ADOC, Cyclophosphamide+doxorubicin+cisplatin+vincristine; CAP, Cyclophosphamide+doxorubicin+cisplatin; CR, complete response; DC, docetaxel+ Carboplatin; DP, docetaxel++cisplatin; OS, overall survival; PD, progressive disease; PFS, progression-free survival; PR, partial response; SCC, Squamous cell carcinoma; SD, stable disease; TC, Carboplatin+paclitaxel; VIP, Ifosfamide+cisplatin+etoposide.

Response data and survival analysis in second-line treatment

The tumor response to chemotherapy was evaluated in all patients: no patients achieved CR, four had PR, six had SD, and five had PD, which represents a response rate of 26.7% and a DCR of 66.7% (Fig 1). The overall median survival time (MST) was 22.0 months (95% confidence interval [CI], 14.6–29.4, Fig 2). The median PFS was 4.0 months (95% CI, 2.8–5.2). There was no significant association among the PFS and the gender (P = 0.08), age (P = 0.67), stage (P = 0.46), pathological subtype (P = 0.28), or smoking status (P = 0.54). No difference was found in PFS between docetaxel-based monotherapy (single) and doublet chemotherapy (doublet) (3.5 months vs. 4.0 months, P = 0.89, Fig 3). The DCR was 71.4% and 62.5% for mono-therapy and doublet chemotherapy, respectively (P = 0.69). Those patients who reached a PR during the first-line treatment had a PFS of 4.5 months in second-line treatment, which was longer than the PFS of the patients with SD (median 3.5 months) and PD (2.0 months) in the first-line treatment (P = 0.37) (Fig 4).

Figure 1.

Figure 1

Change in tumor size in 15 patients.

Figure 2.

Figure 2

Survival curve of 15 patients using the Kaplan-Meier method.

Figure 3.

Figure 3

Kaplan-Meier curves comparing progression-free survival of patients with docetaxel and docetaxel-based doublet chemotherapy. (P = 0.89). Inline graphic, doublet; Inline graphic, single.

Figure 4.

Figure 4

Progression-free survival of second-line treatment according to first-line chemotherapy efficacy (P = 0.37). Inline graphic, partial response (PR); Inline graphic, stable disease (SD); Inline graphic, progressive disease (PD).
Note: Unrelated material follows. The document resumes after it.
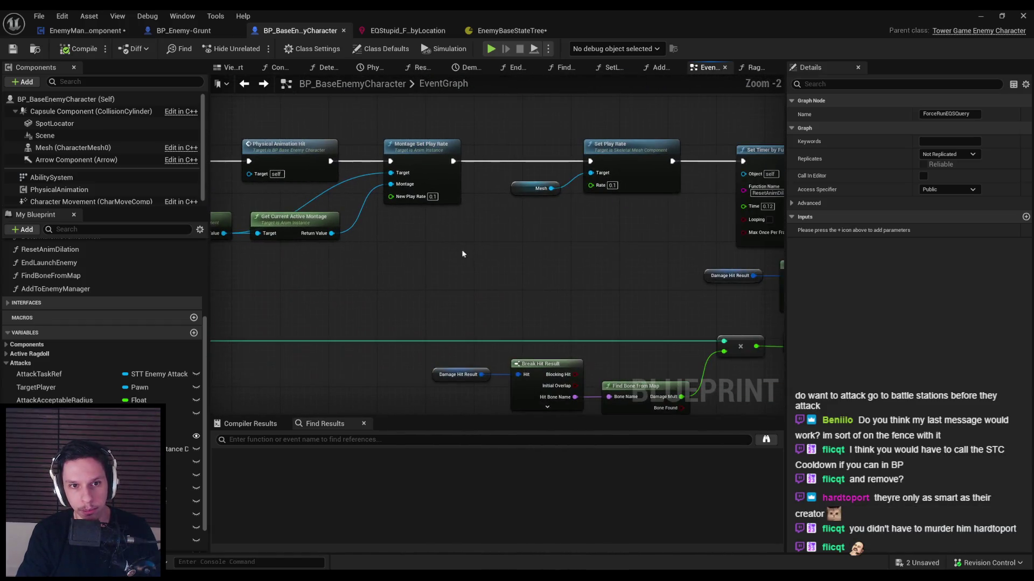
scroll(522, 216, up, 2)
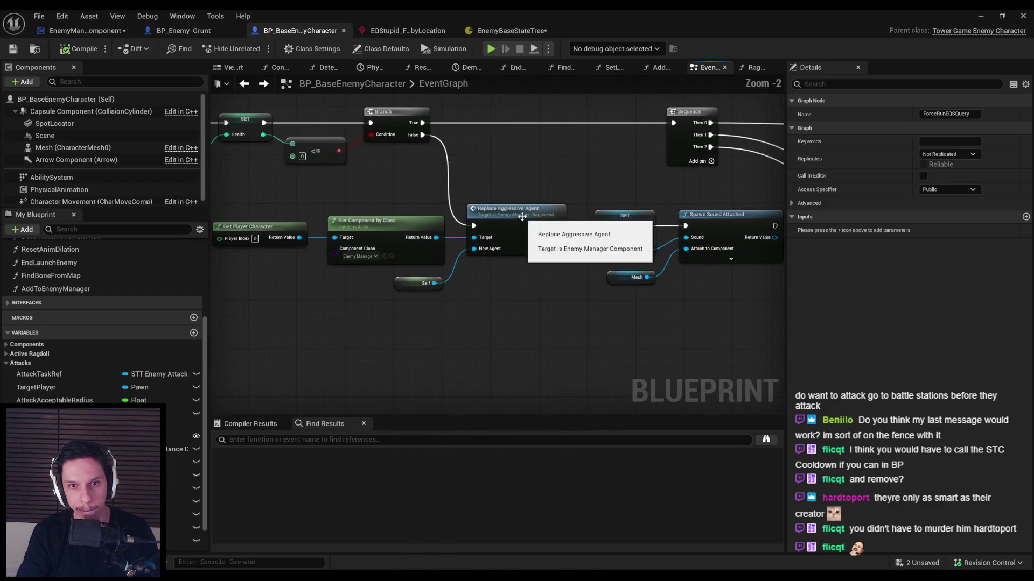
click(519, 291)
Toxicity of second-line therapy

All patients treated with second-line therapy were assessed for toxicity. One patient in the doublet chemotherapy group refused further therapy because of severe toxicities (grade 4 neutropenia) and one changed from doublet to single docetaxel treatment. The overall rate of grade 3/4 toxicity was 60%. The grade 3/4 toxicity was lower in the single agent arm than in the doublet therapy group (3/7 and 6/8, P = 0.46, respectively, Table 3).

Table 3.

The main grade 3–4 toxicity of docetaxel-based chemotherapy

Docetaxel (n = 7) Docetaxel/platinum combination (n = 8) P
Non-hematological toxicities
Nausea /Vomiting 0 (0.0%) 1 (12.5%) 0.95
Neurotoxicity 0 (0.0%) 1 (12.5%) 0.95
Hematological toxicities
Neutropenia 2 (28.6%) 3 (37.5%) 0.85
Thrombocytopenia 1 (14.3%) 1 (12.5%) 0.51
Total 3 (42.9%) 6 (75.0%) 0.46

Discussion

This analysis involved 15 cases of advanced thymic carcinoma treated with docetaxel mono-therapy or doublet chemotherapy and demonstrated that docetaxel appears to be active for advanced thymic carcinoma in terms of efficacy and tolerability.
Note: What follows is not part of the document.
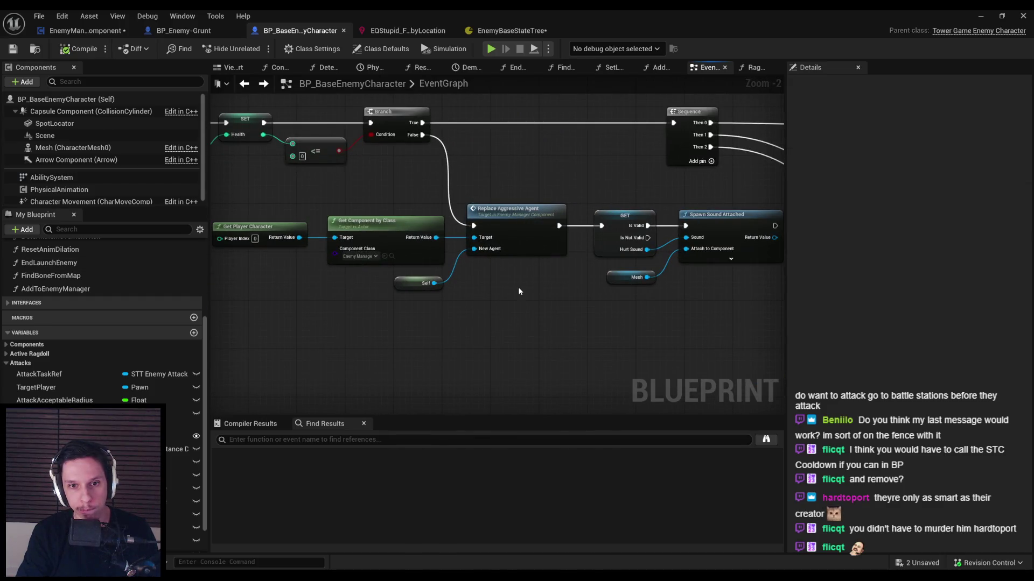
Step: Select the row of nodes feeding Replace Aggressive Agent and shift it slightly down-left
scroll(493, 275, down, 2)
The efficacy of combined chemotherapy, as a first-line treatment, has been shown in patients with thymic carcinoma in previous studies.2 Fornasiero et al.9 reported that modified ADOC therapy is effective against thymic carcinoma. Loehr et al.10 reported that a combined etoposide, ifosfamide, and cisplatin regimen exhibits moderate activity against thymic carcinoma. In contrast, there are few reports on second-line chemotherapies for thymic carcinoma. The octreotide activity was confirmed by a phase II study that was conducted in patients with octreotide scan-positive thymic epithelial tumors.11 Out of 38 patients, only six patients had thymic carcinoma or carcinoid and received second-line treatment. Unfortunately, none of six patients with thymic carcinoma had an objective response to therapy. A phase II study by Palmieri et al. involving 15 patients with thymic carcinoma and invasive thymoma showed a promising result with capecitabine and gemcitabine in second-line treatment.12 Kanda et al. described seven cases of unresectable thymic carcinoma treated with irinotecan plus platinum as second-line chemotherapy and reported a response rate of 28.6%.13

Recent studies have focused on the role of targeted therapy in advanced thymic carcinomas. It has been shown that thymic carcinomas generally express c-KIT expression. Based on these data, a few case reports have documented clinical responses to treatment with biologic agents like sunitinib14 and sorafenib.15 Several cases showed effective results. The targeted agents may be a promising treatment in the future.

Docetaxel, a semisynthetic taxane targeting the β-sub-unit of tubulin, exhibits broad-spectrum anticancer activity. In clinical situations, this agent is used as first-line chemotherapy in non-small cell lung cancer, breast, and other solid carcinomas. There is only one case report showing the efficacy of docetaxel as mono-therapy for thymic carcinoma as second-line therapy,16 and we found no reports of its use as second-line treatment in any series. Our analysis showed that chemotherapy using docetaxel was active for advanced thymic carcinoma patients. The response rate was 26.7%, with a median PFS of four months.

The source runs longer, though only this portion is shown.